- _What the exercise asks_
Write the next part of the movie review sentiment analysis notebook, continuing on from its last line.

- _Document passage_
• • •

# Movie review sentiment analysis

Given a text of a movie review, predict the sentiment of it. For the following task we are going to use NLTK package and 'movie_reviews' data in particular.

Movie reviews dataset contains positive and negative movie reviews, and might be downloaded using the following code:

In [1]:
""""

import nltk
nltk.download('movie_reviews')
nltk.download('stopwords')

"""

'"\n\nimport nltk\nnltk.download(\'movie_reviews\')\n\n'

In [58]:
# import libraries for data exprolation

import numpy as np
import pandas as pd

## Data import and exploration

In [164]:
import nltk
from nltk.corpus import movie_reviews

In [3]:
movie_reviews.fileids()[:5]

['neg/cv000_29416.txt',
 'neg/cv001_19502.txt',
 'neg/cv002_17424.txt',
 'neg/cv003_12683.txt',
 'neg/cv004_12641.txt']

In [4]:
# selecting negative and positive reviews

negids = movie_reviews.fileids('neg')
posids = movie_reviews.fileids('pos')
print("Positive reviews: {} \nNegative reviews: {}".format(len(posids), len(negids)))

Positive reviews: 1000 
Negative reviews: 1000


In [14]:
# Creating a list of words of positive/negative reviews
negfeats = [list(movie_reviews.words(fileids=[f])) for f in negids]
posfeats = [list(movie_reviews.words(fileids=[f])) for f in posids]

In [33]:
totalreviews = negfeats + posfeats
labels = len(negfeats) * [0] + len(posfeats) * [1]

In [34]:
print("Total reviews in dataset: {}".format(len(totalreviews)))

Total reviews in dataset: 2000


As we can see, our dataset is perfectly balanced. Half of our reviews are positive, and others are negative.

## Model building

Let's first try to build a simple model without any preprocessing of review words.

In [35]:
from sklearn.feature_extraction.text import CountVectorizer

In [36]:
# transform our review representation to strings instead of list of words in order to use in vectorizer
totalreviews = [" ".join(review) for review in totalreviews]

In [49]:
vectorizer = CountVectorizer()
vectorizer.fit(totalreviews)
print("Feature count: {}".format(len(vectorizer.get_feature_names())))

Feature count: 39659


Our vectorizer creates a matrix *documents X tokens*, where each cell represents token frequency

Let's build a pipeline with CountVectorizer and LogisticRegression

In [55]:
from sklearn.linear_model import LogisticRegression
from sklearn.pipeline import Pipeline
from sklearn.model_selection import cross_val_score

In [141]:
clf_pipeline = Pipeline(steps=[
    ('vectorizer', CountVectorizer()),
    ('estimator', LogisticRegression())
])

In [61]:
accuracy_scores = cross_val_score(clf_pipeline, totalreviews, labels, scoring='accuracy')
roc_auc_scores = cross_val_score(clf_pipeline, totalreviews, labels, scoring='roc_auc')

In [62]:
print("Cross-validation accuracy score: {}".format(np.mean(accuracy_scores)))

• • •

- _Data rows_
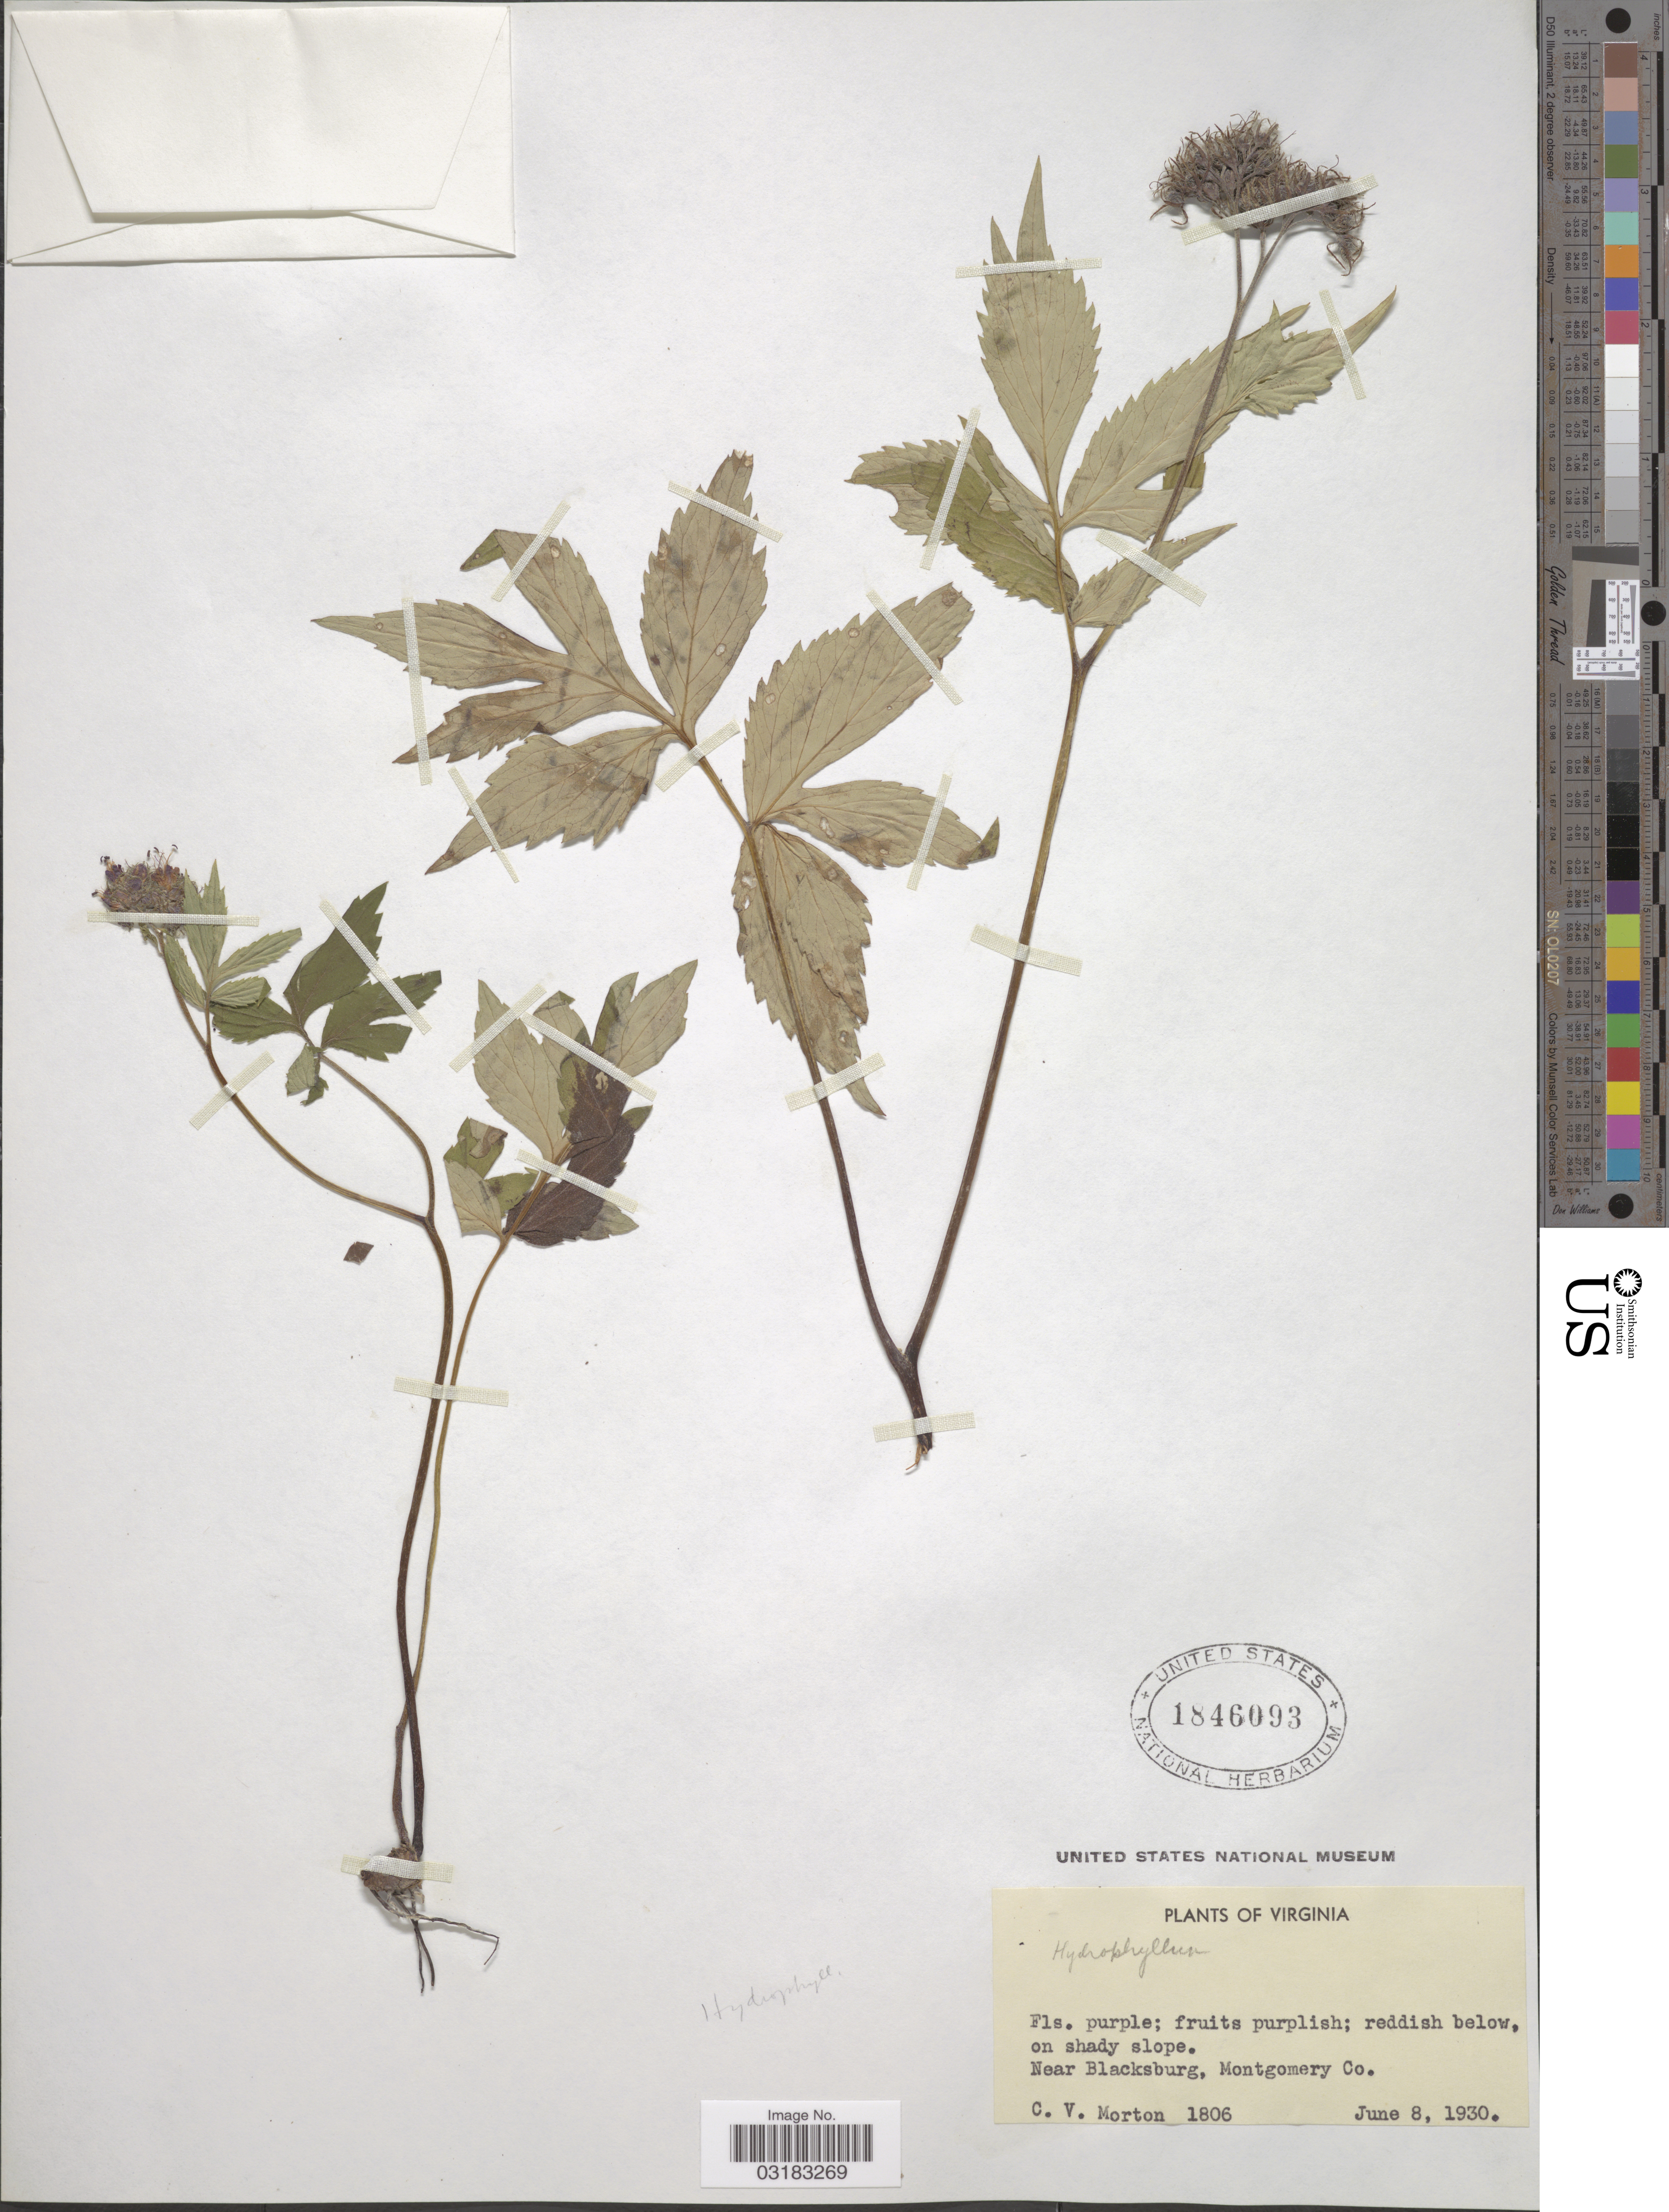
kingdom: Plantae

• • •

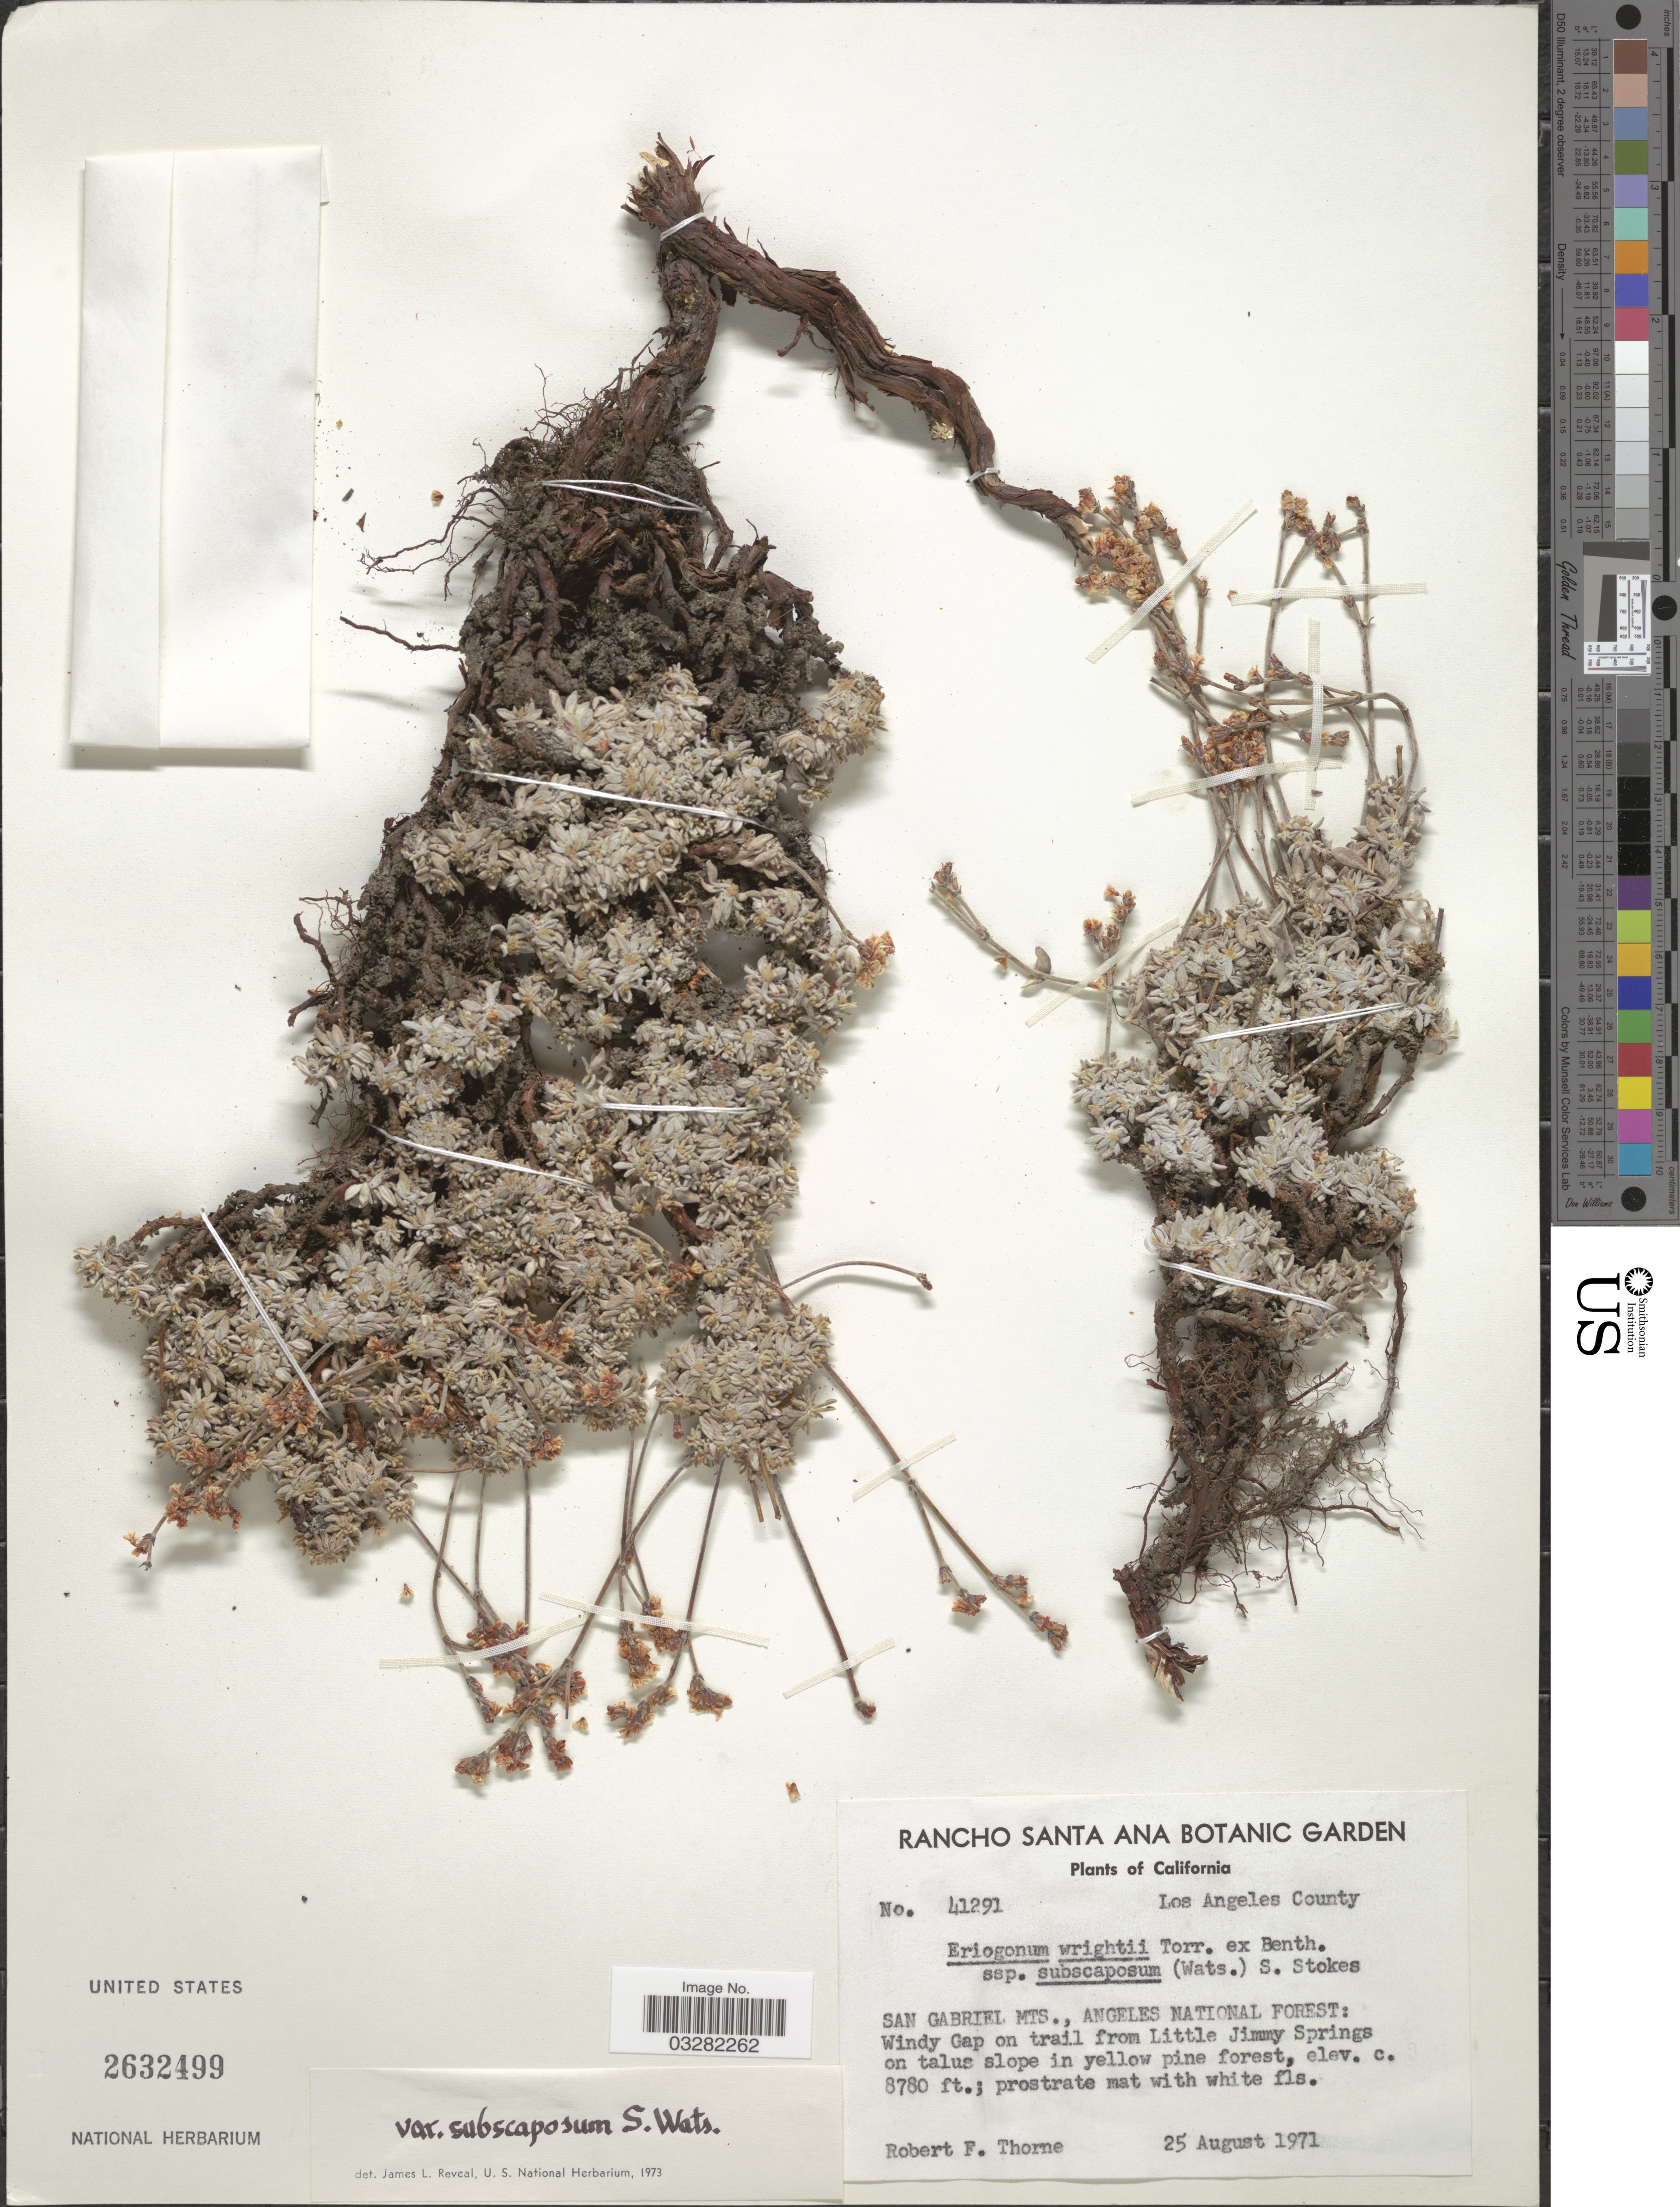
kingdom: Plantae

• • •

- _Written answer_
print("Cross-validation roc_auc score: {}".format(np.mean(roc_auc_scores)))

Cross-validation accuracy score: 0.8360216503929078
Cross-validation roc_auc score: 0.9107764937833774


## Model interpretation

Let's have a look at top-5 most important parameters (words) according to our model.

In [142]:
clf_pipeline.fit(totalreviews, labels)
print("Top 5 important words according to coefficients:\n")

# look for both negative and positive coefficients

indicies = np.argsort(np.abs(clf_pipeline.named_steps['estimator'].coef_[0]))
feature_names = clf_pipeline.named_steps['vectorizer'].get_feature_names()

for index in reversed(indicies[-5:]):
    print(feature_names[index])

Top 5 important words according to coefficients:

bad
unfortunately
worst
fun
waste


As we can see so far, coefficients of our model make sense.

## Parameters setting

Insted of Count Vectorizer we can use TF-IDF method

In [145]:
from sklearn.feature_extraction.text import TfidfVectorizer

In [146]:
tfidf_pipeline = Pipeline(steps=[
    ('vectorizer', TfidfVectorizer()),
    ('estimator', LogisticRegression())
])

In [147]:
# simple function for estimating pipeline on our data

def estimate_pipeline(pipeline, X=totalreviews, y=labels):
    scores = cross_val_score(pipeline, X, y, cv=5)
    print("CV mean score: {} Standard deviation: {}".format(np.mean(scores), np.std(scores)))

In [148]:
print("Estimating pipeline with count vectorizer:")
estimate_pipeline(clf_pipeline)

print("Estimating pipeline with Tfidf vectorizer:")
estimate_pipeline(tfidf_pipeline)

Estimating pipeline with count vectorizer:
CV mean score: 0.8415000000000001 Standard deviation: 0.01677796173556255
Estimating pipeline with Tfidf vectorizer:
CV mean score: 0.8210000000000001 Standard deviation: 0.004062019202317978


Changing vectorizer to TFID does not have much effect on performance

Let's try to vary cut-off parameter

In [150]:
# min_df parameter is responsible for setting a threshhold for ignoring terms with lower frequency

df10_pipeline = Pipeline(steps=[
    ('vectorizer', CountVectorizer(min_df=10)),
    ('estimator', LogisticRegression())
])

df50_pipeline = Pipeline(steps=[
    ('vectorizer', CountVectorizer(min_df=50)),
    ('estimator', LogisticRegression())
])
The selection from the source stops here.